現役最後の15年間のほとんどが中小企業での仕事であったが、それなりのサイズの「中企業」では組織や仕事のやり方は大企業とさほど変わらなかった。大企業といえども、実際に自分が関わっている仕事の範囲では「中企業」と同じ。どちらも身近な組織が会社の安定を担保している。一方「小企業」は違う。社長が全てであって、それ以下は横一列。組織など名目だけで、社長以外は何かを判断したり責任を取ったりしない。長年生き残ってきた「小企業」の社長は善かれ悪しかれクセが強く、そのパワハラ気質が会社の安定を担保している(社員はたまったものではないが、潰れちゃ困るし、しょうがないね)。
問題は「小企業」以前のスタートアップや業界団体だ。
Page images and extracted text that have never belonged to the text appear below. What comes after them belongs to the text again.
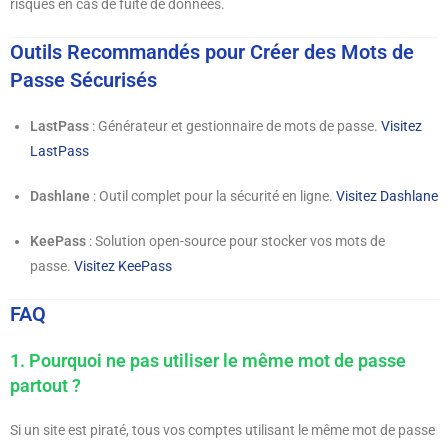
risques en cas de fuite de données.
Outils Recommandés pour Créer des Mots de
Passe Sécurisés
LastPass
: Générateur et gestionnaire de mots de passe.
Visitez
LastPass
Dashlane
: Outil complet pour la sécurité en ligne.
Visitez Dashlane
KeePass
: Solution open-source pour stocker vos mots de
passe.
Visitez KeePass
FAQ
1. Pourquoi ne pas utiliser le même mot de passe
partout ?
Si un site est piraté, tous vos comptes utilisant le même mot de passe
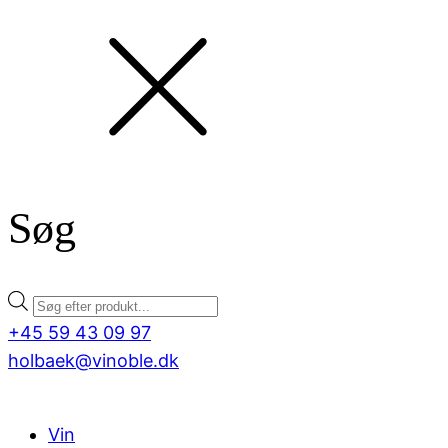
Søg
Products
search
+45 59 43 09 97
holbaek@vinoble.dk
Vin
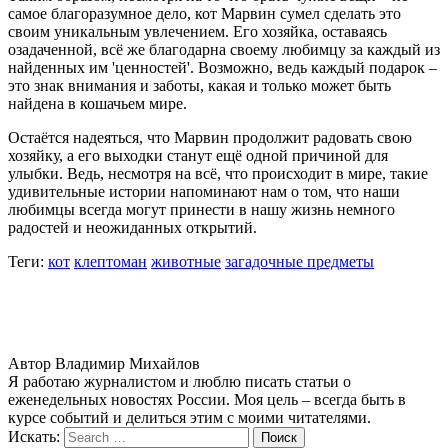
самое благоразумное дело, кот Марвин сумел сделать это
своим уникальным увлечением. Его хозяйка, оставаясь
озадаченной, всё же благодарна своему любимцу за каждый из
найденных им 'ценностей'. Возможно, ведь каждый подарок –
это знак внимания и заботы, какая и только может быть
найдена в кошачьем мире.
Остаётся надеяться, что Марвин продолжит радовать свою
хозяйку, а его выходки станут ещё одной причиной для
улыбки. Ведь, несмотря на всё, что происходит в мире, такие
удивительные истории напоминают нам о том, что наши
любимцы всегда могут принести в нашу жизнь немного
радостей и неожиданных открытий.
Теги:
кот
клептоман
животные
загадочные предметы
Автор
Владимир Михайлов
Я работаю журналистом и люблю писать статьи о
еженедельных новостях России. Моя цель – всегда быть в
курсе событий и делиться этим с моими читателями.
Искать:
ワタシが関わった範囲でだが、それらのトップに大企業の上位の役職(事業部長以上だね)だった人が座っている事例が多かった(意外かも知れないが、ベンチャーは必ずしも若い人だけのモノではない。シリコンバレーでも、大金を手にして引退した老人が暇すぎて「再起動」した事例を幾つか見てきた)。そこでワタシは気が付いた。「『以前、大企業の上位の役職だった人』の実務能力、それも常識の部分にはポッカリと大穴が開いている」。
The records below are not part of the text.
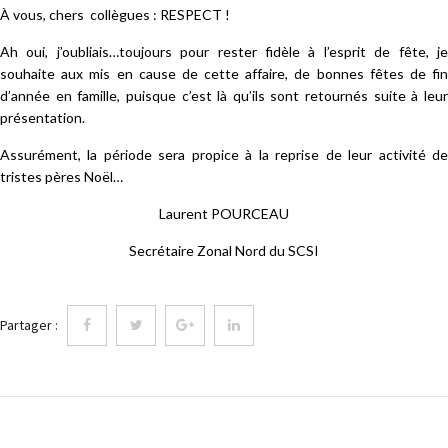
À vous, chers collègues : RESPECT !
Ah oui, j’oubliais…toujours pour rester fidèle à l’esprit de fête, je
souhaite aux mis en cause de cette affaire, de bonnes fêtes de fin
d’année en famille, puisque c’est là qu’ils sont retournés suite à leur
présentation.
Assurément, la période sera propice à la reprise de leur activité de
tristes pères Noël…
Laurent POURCEAU
Secrétaire Zonal Nord du SCSI
Partager :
彼らは自分の「人脈」にとても自信を持っている。「あの会社のZさんに話を通せば問題ないさ」「Q大の教授にお願いしたから大丈夫」。だがその「問題ない」「大丈夫」を担保していたのが「部下のサポート」だった事にまるで気づいていない。明らかに投資詐欺と思われるメールに一人舞い上がっているオッサンを羽交い絞めした事もあった。投資家相手にいい顔をしたいばかりに「Exclusiveな特許契約書」を作って悦に入っていたり(さすがに呆れて見捨てた)。もう、カモがネギ背負っているような連中ばかり。大企業のお偉いさんは、一人だとアッサリ詐欺にあう。
日本企業による海外企業のM&Aが上手くいかないのも無理はないね。